Start of THE RECORDS
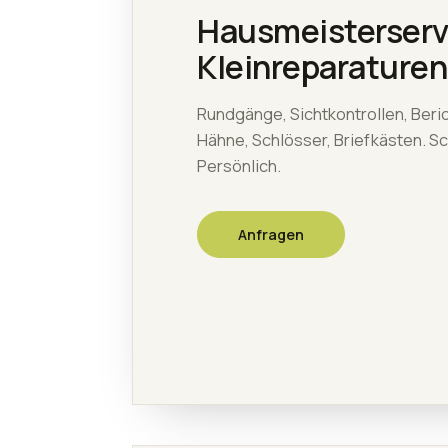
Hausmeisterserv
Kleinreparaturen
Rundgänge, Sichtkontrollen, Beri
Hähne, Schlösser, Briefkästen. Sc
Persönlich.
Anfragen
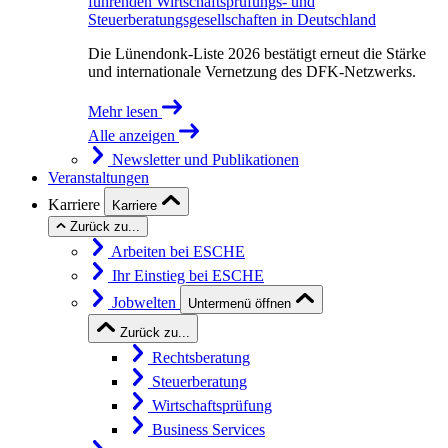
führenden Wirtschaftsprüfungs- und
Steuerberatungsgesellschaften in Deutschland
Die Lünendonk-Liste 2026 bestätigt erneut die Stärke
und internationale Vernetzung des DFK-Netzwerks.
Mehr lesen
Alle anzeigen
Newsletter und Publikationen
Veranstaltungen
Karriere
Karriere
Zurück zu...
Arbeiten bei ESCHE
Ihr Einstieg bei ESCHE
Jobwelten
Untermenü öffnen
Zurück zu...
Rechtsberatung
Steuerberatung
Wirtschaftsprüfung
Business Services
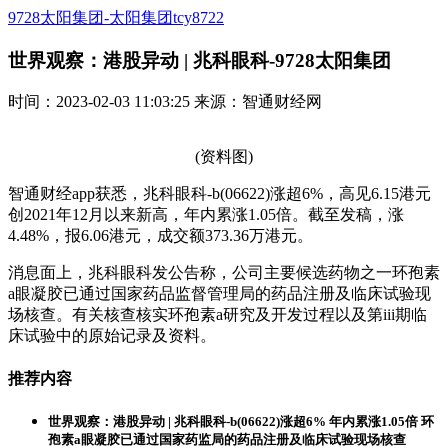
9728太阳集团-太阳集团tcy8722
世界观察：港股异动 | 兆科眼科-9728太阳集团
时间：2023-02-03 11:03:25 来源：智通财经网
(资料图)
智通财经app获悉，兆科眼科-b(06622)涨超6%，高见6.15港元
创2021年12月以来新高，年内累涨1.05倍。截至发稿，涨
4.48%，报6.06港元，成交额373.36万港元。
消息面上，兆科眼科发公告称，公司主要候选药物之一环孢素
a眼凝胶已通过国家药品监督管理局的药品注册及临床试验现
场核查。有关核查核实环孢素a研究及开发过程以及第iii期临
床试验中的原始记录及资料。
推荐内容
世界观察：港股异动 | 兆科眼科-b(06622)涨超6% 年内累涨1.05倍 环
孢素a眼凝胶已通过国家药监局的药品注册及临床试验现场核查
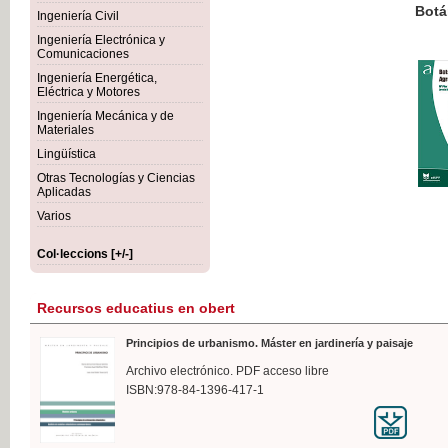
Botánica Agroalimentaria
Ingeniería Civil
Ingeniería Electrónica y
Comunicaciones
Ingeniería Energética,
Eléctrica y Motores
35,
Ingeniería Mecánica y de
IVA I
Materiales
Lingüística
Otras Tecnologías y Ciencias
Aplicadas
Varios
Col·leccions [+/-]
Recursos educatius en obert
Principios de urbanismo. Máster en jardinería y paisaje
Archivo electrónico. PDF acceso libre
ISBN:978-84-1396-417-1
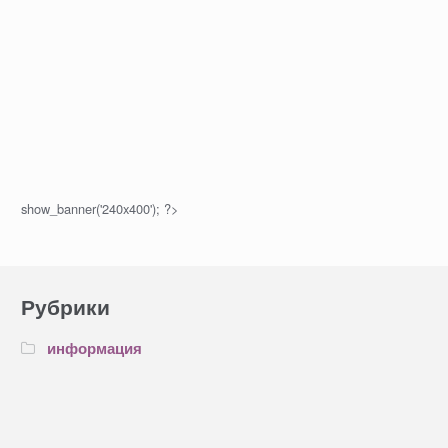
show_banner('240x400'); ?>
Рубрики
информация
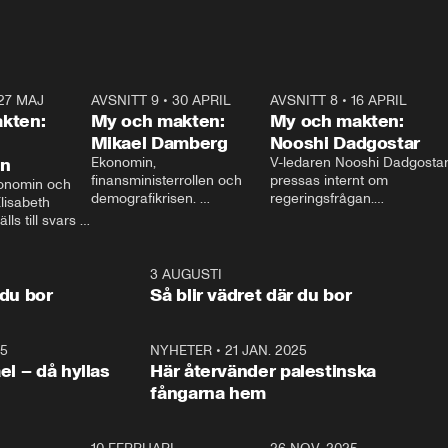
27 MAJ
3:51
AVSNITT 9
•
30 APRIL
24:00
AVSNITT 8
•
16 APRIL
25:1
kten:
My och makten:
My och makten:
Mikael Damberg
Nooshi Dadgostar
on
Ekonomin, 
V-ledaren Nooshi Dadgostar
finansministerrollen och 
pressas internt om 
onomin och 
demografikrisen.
End of THE RECORDS
EXERCISE INSTRUCTIONS: Print each record exactly as it stands, leaving the images out.

REPLY:
Hausmeisterserv
Kleinreparaturen
Rundgänge, Sichtkontrollen, Beri
Hähne, Schlösser, Briefkästen. Sc
Persönlich.
Anfragen
führenden Wirtschaftsprüfungs- und
Steuerberatungsgesellschaften in Deutschland
Die Lünendonk-Liste 2026 bestätigt erneut die Stärke
und internationale Vernetzung des DFK-Netzwerks.
Mehr lesen
Alle anzeigen
Newsletter und Publikationen
Veranstaltungen
Karriere
Karriere
Zurück zu...
Arbeiten bei ESCHE
Ihr Einstieg bei ESCHE
Jobwelten
Untermenü öffnen
Zurück zu...
Rechtsberatung
Steuerberatung
Wirtschaftsprüfung
Business Services
9728太阳集团-太阳集团tcy8722
世界观察：港股异动 | 兆科眼科-9728太阳集团
时间：2023-02-03 11:03:25 来源：智通财经网
(资料图)
智通财经app获悉，兆科眼科-b(06622)涨超6%，高见6.15港元
创2021年12月以来新高，年内累涨1.05倍。截至发稿，涨
4.48%，报6.06港元，成交额373.36万港元。
消息面上，兆科眼科发公告称，公司主要候选药物之一环孢素
a眼凝胶已通过国家药品监督管理局的药品注册及临床试验现
场核查。有关核查核实环孢素a研究及开发过程以及第iii期临
床试验中的原始记录及资料。
推荐内容
世界观察：港股异动 | 兆科眼科-b(06622)涨超6% 年内累涨1.05倍 环
孢素a眼凝胶已通过国家药监局的药品注册及临床试验现场核查
Botánica Agroalimentaria
Ingeniería Civil
Ingeniería Electrónica y
Comunicaciones
Ingeniería Energética,
Eléctrica y Motores
35,
Ingeniería Mecánica y de
IVA I
Materiales
Lingüística
Otras Tecnologías y Ciencias
Aplicadas
Varios
Col·leccions [+/-]
Recursos educatius en obert
Principios de urbanismo. Máster en jardinería y paisaje
Archivo electrónico. PDF acceso libre
ISBN:978-84-1396-417-1
show_banner('240x400'); ?>
Рубрики
информация
27 MAJ
3:51
AVSNITT 9
•
30 APRIL
24:00
AVSNITT 8
•
16 APRIL
25:1
kten:
My och makten:
My och makten:
Mikael Damberg
Nooshi Dadgostar
on
Ekonomin, 
V-ledaren Nooshi Dadgostar
finansministerrollen och 
pressas internt om 
onomin och 
demografikrisen.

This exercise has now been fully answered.